**What to do**
Word for word, repeat the data that follows. Do not include the pictures.

**Given data**

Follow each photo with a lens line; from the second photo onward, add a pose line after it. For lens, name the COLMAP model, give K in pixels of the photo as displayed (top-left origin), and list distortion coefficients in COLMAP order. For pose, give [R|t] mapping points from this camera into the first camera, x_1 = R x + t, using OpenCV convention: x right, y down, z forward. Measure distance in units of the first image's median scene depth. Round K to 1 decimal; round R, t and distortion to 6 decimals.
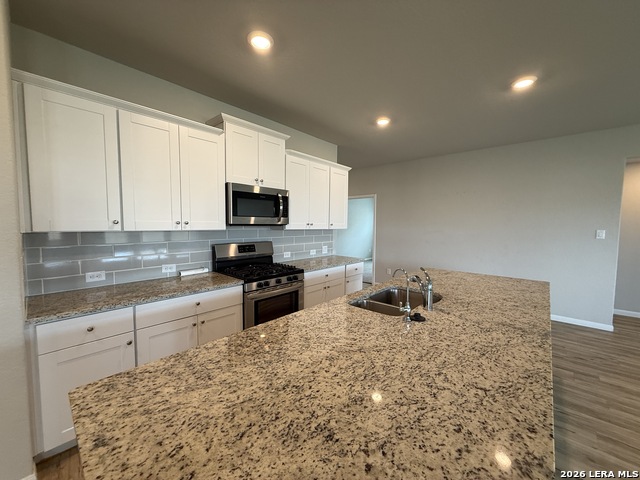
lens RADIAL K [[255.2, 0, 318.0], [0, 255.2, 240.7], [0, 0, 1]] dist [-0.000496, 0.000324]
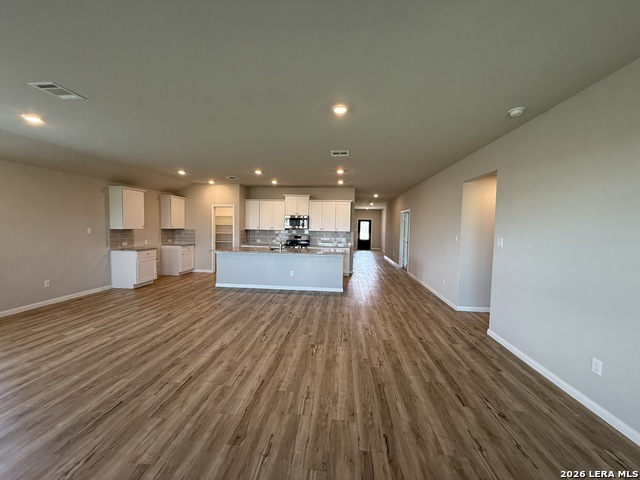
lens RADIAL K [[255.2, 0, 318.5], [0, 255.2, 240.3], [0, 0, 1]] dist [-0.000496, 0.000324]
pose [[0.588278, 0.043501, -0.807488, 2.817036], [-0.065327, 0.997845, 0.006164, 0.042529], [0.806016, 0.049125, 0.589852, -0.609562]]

**Task answer**
Follow each photo with a lens line; from the second photo onward, add a pose line after it. For lens, name the COLMAP model, give K in pixels of the photo as displayed (top-left origin), and list distortion coefficients in COLMAP order. For pose, give [R|t] mapping points from this camera into the first camera, x_1 = R x + t, using OpenCV convention: x right, y down, z forward. Measure distance in units of the first image's median scene depth. Round K to 1 decimal; round R, t and distortion to 6 decimals.
lens RADIAL K [[255.2, 0, 318.0], [0, 255.2, 240.7], [0, 0, 1]] dist [-0.000496, 0.000324]
lens RADIAL K [[255.2, 0, 318.5], [0, 255.2, 240.3], [0, 0, 1]] dist [-0.000496, 0.000324]
pose [[0.588278, 0.043501, -0.807488, 2.817036], [-0.065327, 0.997845, 0.006164, 0.042529], [0.806016, 0.049125, 0.589852, -0.609562]]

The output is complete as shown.